Wazi Vision conducts many eye test camps in hard-to-reach areas around Uganda. The free services cater to those who ordinarily wouldn’t afford to see an ophthalmologist, yet vision problems are common in the country.

And with a cross-subsidization model, those who are diagnosed with refractive errors get eyewear they manufacture, at affordable prices.

Jane Nabbosais a businesswoman, benefitted from the service: "Since I got these spectacles, I can read.

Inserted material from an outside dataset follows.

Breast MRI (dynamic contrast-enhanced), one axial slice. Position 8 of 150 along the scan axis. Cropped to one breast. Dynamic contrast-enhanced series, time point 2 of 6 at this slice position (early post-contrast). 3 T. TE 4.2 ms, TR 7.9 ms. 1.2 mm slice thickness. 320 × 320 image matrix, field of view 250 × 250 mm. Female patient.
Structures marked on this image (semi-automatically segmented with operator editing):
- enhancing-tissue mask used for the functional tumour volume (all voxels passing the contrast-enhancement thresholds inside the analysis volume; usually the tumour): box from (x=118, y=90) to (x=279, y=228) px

Then I wasn’t able because I couldn’t see small letters but now I can read the bible, I can read everything".

At the workshop in Kampala, the eye clinic is ever open since the needs are huge: "We know that as we grow there is a reading tendency and most people have been cut off from reading because of presbyopia in most cases and we have encountered a lot of those cases", ophthalmologistFrank Bogere explains.

When a team of innovators started Wazi in 2016, they wanted to create accessibility to eyewear for marginalized communities.

To design eyewear fitting African facial features

Using recycled plastic, it is the first company in East Africa to design and manufacture eyewear. They also use other locally available materials like cow horns, bamboo, and offcuts from clothes like jeans. And, they produce custom-made frames. 

It is a source of pride for Geogette Ochieng Ndabukiye, the co-founder of CMO: "Eyewear frames that people wear are not for their facial features. They are mostly made for the European and Asian facial features so you find that when Africans, when Ugandans wear their glasses, over time they begin to squeeze them, they begin to get marks here, the glasses fall, but Wazi here in Uganda is the first company to design and manufacture eyeglasses that are fit for African facial features".

The team has now embarked on a designer line of frames for those who can afford them as it scales into other African countries.